-------- LISTED RECORDS

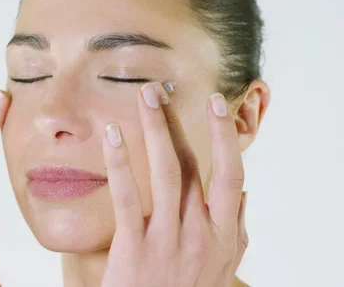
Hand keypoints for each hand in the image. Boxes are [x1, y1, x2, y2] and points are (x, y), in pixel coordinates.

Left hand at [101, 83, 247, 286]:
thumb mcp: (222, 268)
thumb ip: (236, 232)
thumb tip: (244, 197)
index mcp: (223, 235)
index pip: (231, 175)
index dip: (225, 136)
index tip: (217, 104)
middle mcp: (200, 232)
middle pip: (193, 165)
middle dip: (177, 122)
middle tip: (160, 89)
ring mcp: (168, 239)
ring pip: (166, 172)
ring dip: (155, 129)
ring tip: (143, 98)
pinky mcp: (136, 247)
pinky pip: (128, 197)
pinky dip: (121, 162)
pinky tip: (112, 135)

----------------
-------- LISTED RECORDS

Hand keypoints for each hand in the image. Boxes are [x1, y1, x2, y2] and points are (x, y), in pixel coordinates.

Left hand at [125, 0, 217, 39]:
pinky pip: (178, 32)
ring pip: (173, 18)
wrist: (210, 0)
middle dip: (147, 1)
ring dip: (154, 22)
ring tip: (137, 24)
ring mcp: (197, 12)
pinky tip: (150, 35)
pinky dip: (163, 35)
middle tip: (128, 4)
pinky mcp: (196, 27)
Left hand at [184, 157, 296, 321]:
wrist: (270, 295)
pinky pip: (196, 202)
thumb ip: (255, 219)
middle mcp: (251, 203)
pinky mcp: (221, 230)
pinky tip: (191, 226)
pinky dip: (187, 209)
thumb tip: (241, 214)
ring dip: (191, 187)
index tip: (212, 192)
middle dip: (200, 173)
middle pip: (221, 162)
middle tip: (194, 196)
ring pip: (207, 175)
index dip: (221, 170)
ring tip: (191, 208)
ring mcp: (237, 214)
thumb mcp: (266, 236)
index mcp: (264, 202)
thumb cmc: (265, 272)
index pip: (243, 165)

----------------
-------- LISTED RECORDS

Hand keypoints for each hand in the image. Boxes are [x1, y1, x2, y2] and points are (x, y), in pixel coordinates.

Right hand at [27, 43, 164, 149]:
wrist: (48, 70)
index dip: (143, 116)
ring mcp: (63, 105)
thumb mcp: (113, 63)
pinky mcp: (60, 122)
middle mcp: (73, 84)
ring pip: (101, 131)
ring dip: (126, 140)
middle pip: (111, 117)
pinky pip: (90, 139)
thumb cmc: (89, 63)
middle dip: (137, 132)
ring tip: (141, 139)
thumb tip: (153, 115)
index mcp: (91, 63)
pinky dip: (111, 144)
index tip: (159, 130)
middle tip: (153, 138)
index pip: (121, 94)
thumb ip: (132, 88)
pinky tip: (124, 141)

----------------

YOUR OBJECTIVE> From the records above, repeat exactly the lines from the one with "pinky mcp: (60, 122)" through the one with "index tip: (159, 130)", both included.

SOLUTION TO THIS EXERCISE>
pinky mcp: (60, 122)
middle mcp: (73, 84)
ring pip: (101, 131)
ring dip: (126, 140)
middle pip: (111, 117)
pinky pip: (90, 139)
thumb cmc: (89, 63)
middle dip: (137, 132)
ring tip: (141, 139)
thumb tip: (153, 115)
index mcp: (91, 63)
pinky dip: (111, 144)
index tip: (159, 130)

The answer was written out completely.